Maman m'a suivi et tente de me prendre dans ses bras, je la repousse, elle s'en va. S'est-elle sentie rejetée ou bien a-t-elle vu mon geste comme besoin de solitude? Je ne sais pas. Je m'en fiche. Le sel laisse le goût âpre de la tristesse dans ma gorge, tandis que les larmes me troublent la vue. Je reste là plusieurs heures, cédant parfois aux sanglots que m'amène le chagrin. Je sombre dans les ténèbres réparatrices du sommeil.

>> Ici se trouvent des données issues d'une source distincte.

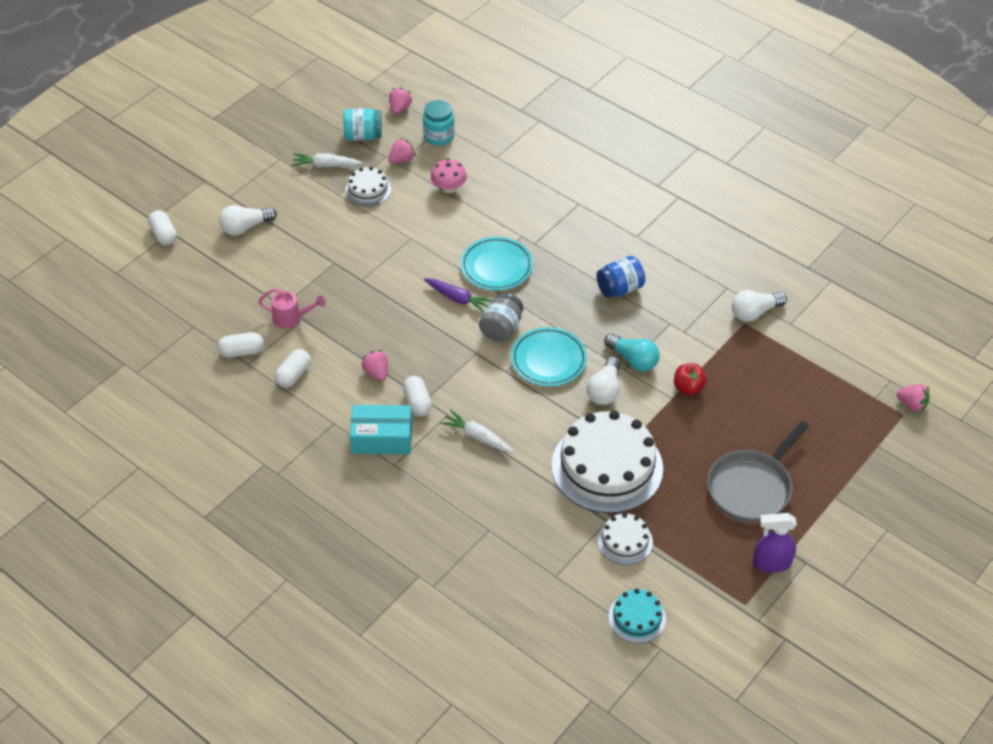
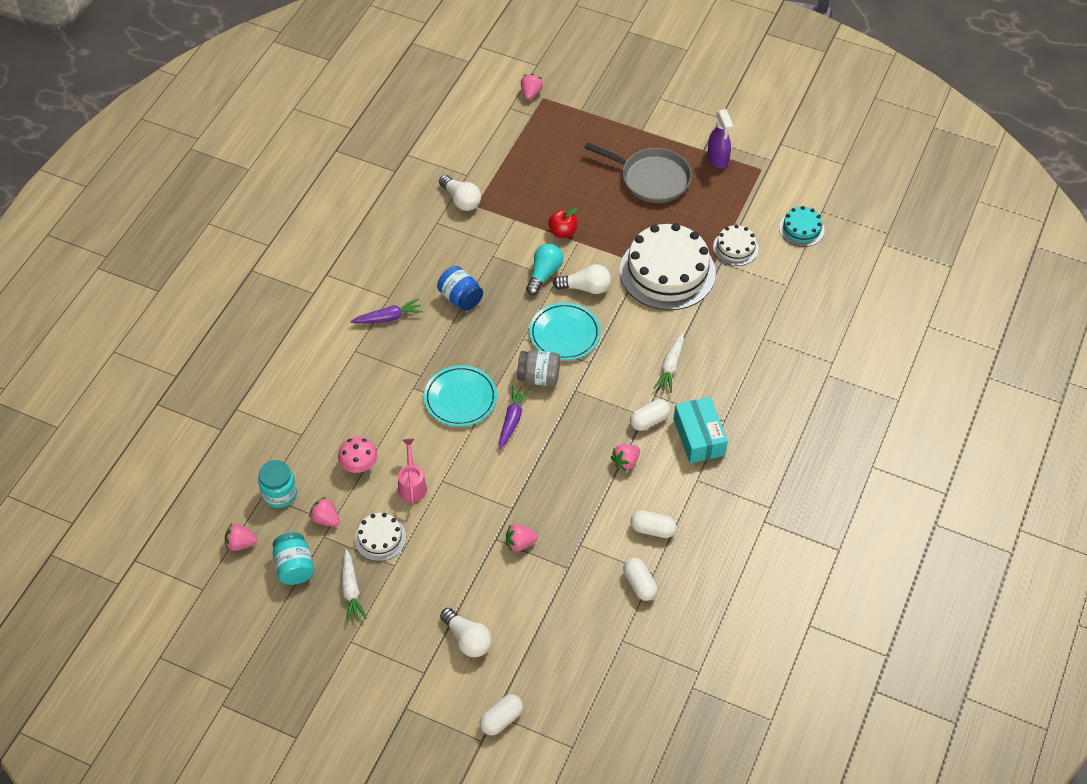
camera: 105 degrees left, 5 degrees up
(291, 318) = (582, 554): pink watering can -> pink watering can (412, 485)
(322, 278) = (520, 543): none -> pink strawberry
(611, 232) = (388, 318): none -> purple carrot

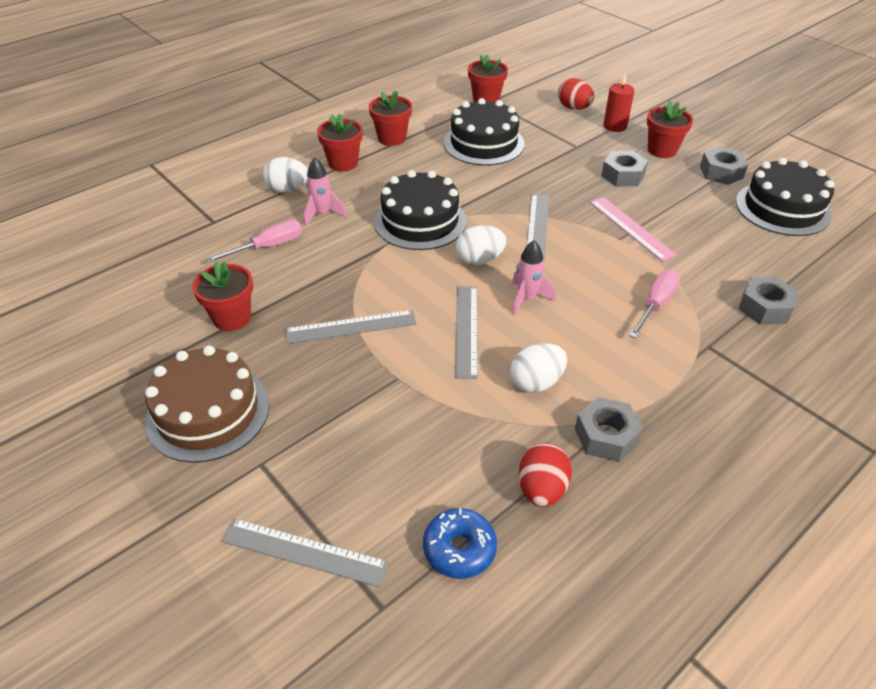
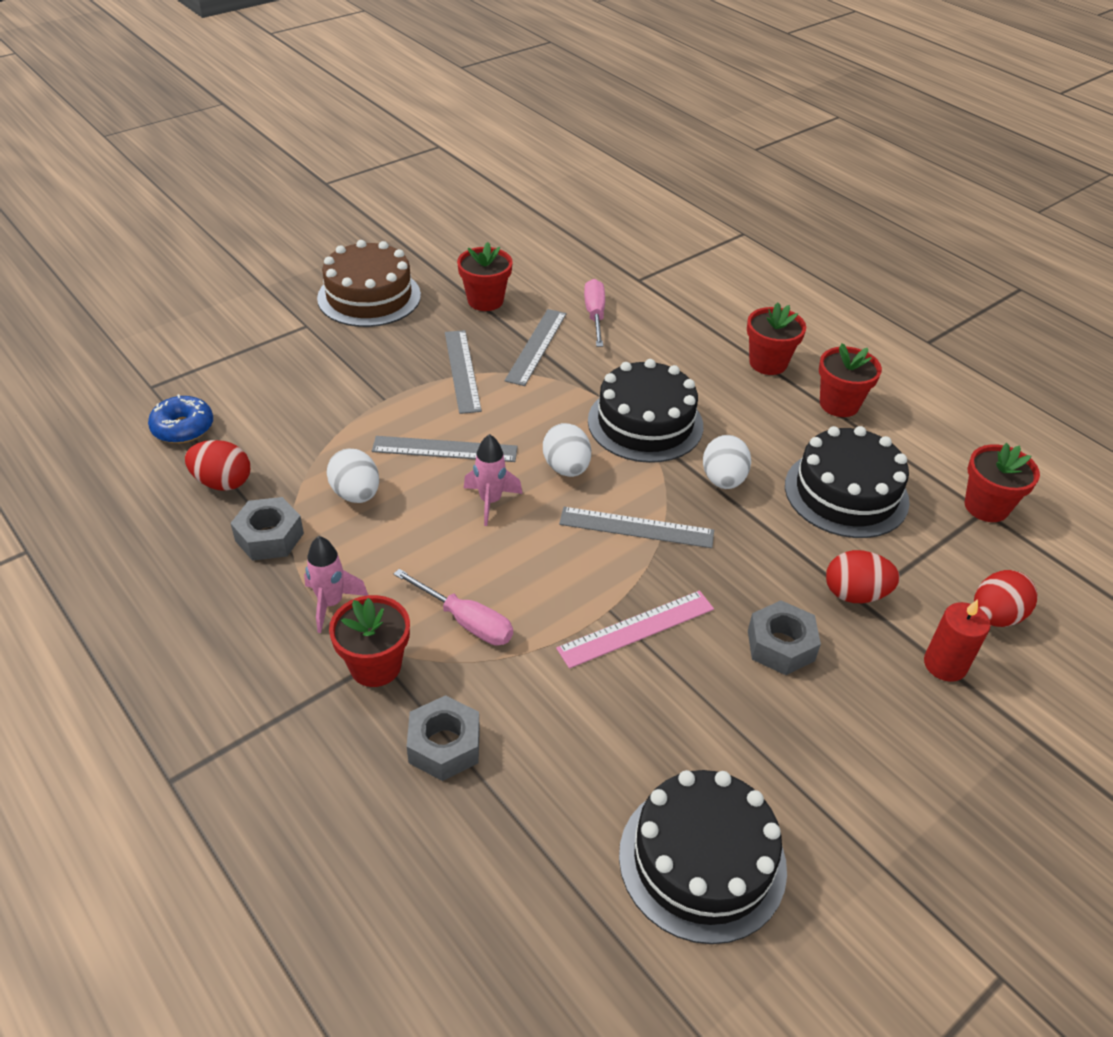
camera: 90 degrees right, 0 degrees up
(268, 247) = (595, 315): pink screwdriver -> pink screwdriver turned 150 degrees counterclockwise
(288, 189) = (704, 324): white egg -> white egg (723, 480)
(304, 551) = (215, 349): grey ruler -> grey ruler (536, 346)
(322, 214) = (656, 349): pink rocket -> pink rocket (331, 603)
(572, 148) = (855, 594): none -> red egg
(662, 150) = (874, 718): red flower pot -> red flower pot (375, 666)
(721, 172) = (812, 794): grey nut -> none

Dix heures ont passé lorsque j'émerge, mais il me semble n'avoir dormi que quelques minutes. J'ai l'impression qu'on a creusé en moi. Je ne pleure plus. Je n'y arrive plus. Je vais dans la cuisine et me désaltère à me noyer, puis me dirige vers la salle de bain, vidé de toute pensée. L'eau brulante ruisselle sur la peau pâle de mon visage, m'emplit de calme. Je reste ainsi pendant un moment qui me paraît éternel. Le chagrin est toujours là, comme une plaie béante, toujours aussi fort. Mais il commence à s'intégrer en moi. Le temps fera le reste.
Demain, j'irai à l'enterrement. Je pleurerai surement de nouveau. Oui. Des gens seront aussi triste que moi, d'autres plus. Certains ne seront la que pour la forme, sans doute.
Ensuite, peut-être que mes proches me diront qu'ils ont du chagrin pour moi. Mais je m'en fiche.
Et la vie continuera, mais jamais je ne t'oublierai.